'Hobo Jacket' Creator Responds to Critics: 'Guilty as Charged'

By | Boston Daily |

Update: Pan has removed his site from the web and posted an apology. Read about it here.

Original: MIT student Jin Pan has posted a response to criticism of his fundraising project “Hobo Jacket,” a website that donates coats to the homeless emblazoned with the logo of the donor’s rival school, and it is … sort of a spectacle.

Pan promoted his project this week, describing it this way on his site: “HoboJacket is a competitive platform where you can donate your rival college’s jackets and shirts to the unfortunate because it’s terribly unfortunate that people actually went to that other college.” He calls it a “tastefully offensive” way to spur people into helping the needy.

In true MIT student fashion, Pan (who was identified by BostInno Monday) spends the bulk of his response to the social media backlash waffling about the site’s design and functionality. Eventually, of course, he gets around to addressing the moral points raised by commenters on sites where he promoted his project, (many of them somewhere along the lines of this Hacker News commenter: “Clothing a homeless individual with a rival’s garb as a means to insult one’s rival reinforces the idea that it is ok to use a homeless person as an instrument of insult. It’s not.”) Pan notes that when he told all his friends about his idea, they seemed supportive. He acknowledges that his friends seem to be, uh, outliers where public opinion is concerned:

As I started posting this site onto online communities where I don’t know 99.9% of the folks on there, the responses were much more serious and some accused me of objectifying the homeless.

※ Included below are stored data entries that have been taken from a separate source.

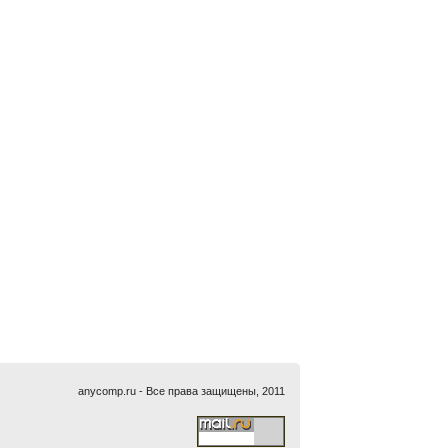
anycomp.ru - Все права защищены, 2011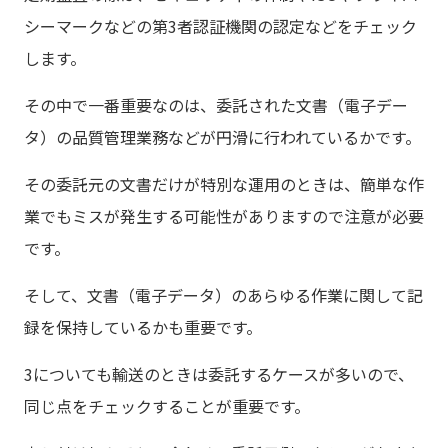
シーマークなどの第3者認証機関の認定などをチェック
します。
その中で一番重要なのは、委託された文書（電子デー
タ）の品質管理業務などが円滑に行われているかです。
その委託元の文書だけが特別な運用のときは、簡単な作
業でもミスが発生する可能性がありますので注意が必要
です。
そして、文書（電子データ）のあらゆる作業に関して記
録を保持しているかも重要です。
3についても輸送のときは委託するケースが多いので、
同じ点をチェックすることが重要です。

Which I am guilty as charged. Possibly because my Asian parents would incessently [sic] threaten me in my childhood that I would become a hobo, especially each time I got a B+ in elementary school. Possibly because I’m a horrible person and, to quote /r/circlejerk, “literally hitler”. Possibly because we don’t have free choice and our consciousnesses are just artifacts arising from a world of strings dancing to the beat of physics.

Yes, he did just raise the possibility that he objectifies homeless people because of string theory or something. Yes, he is a parody of an MIT student. But wait because here comes the coup de grâce:

One coincidental thing to note is that Zuck was accused of objectifying women with his little initial project that earned him notriety in the Social Network. If history does repeat itself, I’ll be glad that I’m not afraid to be very politically incorrect and made this site on a whim.

Zuck, as in Mark Zuckerberg, who you might remember designed a site akin to “Hot or Not” using pictures of Harvard girls. Don’t worry, Pan is similarly just killing time and practicing his coding with offensive ideas while he awaits the big idea.

Of course, all these sorry defenses don’t really appear to be given in earnest. Pan acknowledges that his idea just isn’t very kind. He even suggests that his site might take the money he’s raised and purchase unmarked jackets for the homeless. That’s nice, though will it be acceptable to the donors he’s managed to find? Of which (oh by the way) there are many. If “Hobo Jacket’s” leader board is to be believed, he’s raised thousands of dollars from people who apparently would really like to see a homeless person wrapped in the ignominy of a CalTech sweatshirt. It seems Pan is caught between making an ethical decision and doing right by his investors. It’s like some kind of horrible business school simulation.

  • Janice

    So, who thinks all the homeless people receiving the jackets really give a damn about what school’s logo is on it? Who cares? If the idea provides an incentive to do something good for people who would otherwise not have new jackets, then it really is not a big deal. Really. Grow up.

    • J. Winder

      Janice,

      Some homeless people may benefit in the short term, perhaps, but the issue is that these elite college students, given their privileged position, are demonstrating just how how of touch they are with people outside of their own social class. To find humor in their joke is akin to acknowledging that one has no empathy or respect for those who are homeless.

      To paraphrase our beloved Spiderman: with great privilege comes great social responsibility.

      (disclosure: I am an MIT student and do not think the actions of these two individuals represent the great body of responsible and thoughtful students, staff, and faculty of our campus, nor our mission statement. If you want to learn more about how MIT is really helping with underprivileged communities, here’s one great example: http://d-lab.mit.edu/)

    • Will

      If they knew they were being used as the but of some rich SOB’s tasteless joke then they probably would.

      You’re the reason everyone thinks Bostonians are a******.

      • Will

        **butt

  • Stephen

    I honestly think as long as the homeless people are aware of why they are getting the jacket, who cares? The homeless can refuse it (I don’t think many will) and the site certainly had the potential to motivate people to donate. In the end I think it could have helped out some people. Just my 2 cents.

  • Riley G

    I think this is a terrible idea…

    …that being said, I’ll purchase 100 Wisconsin Badger jackets for this project.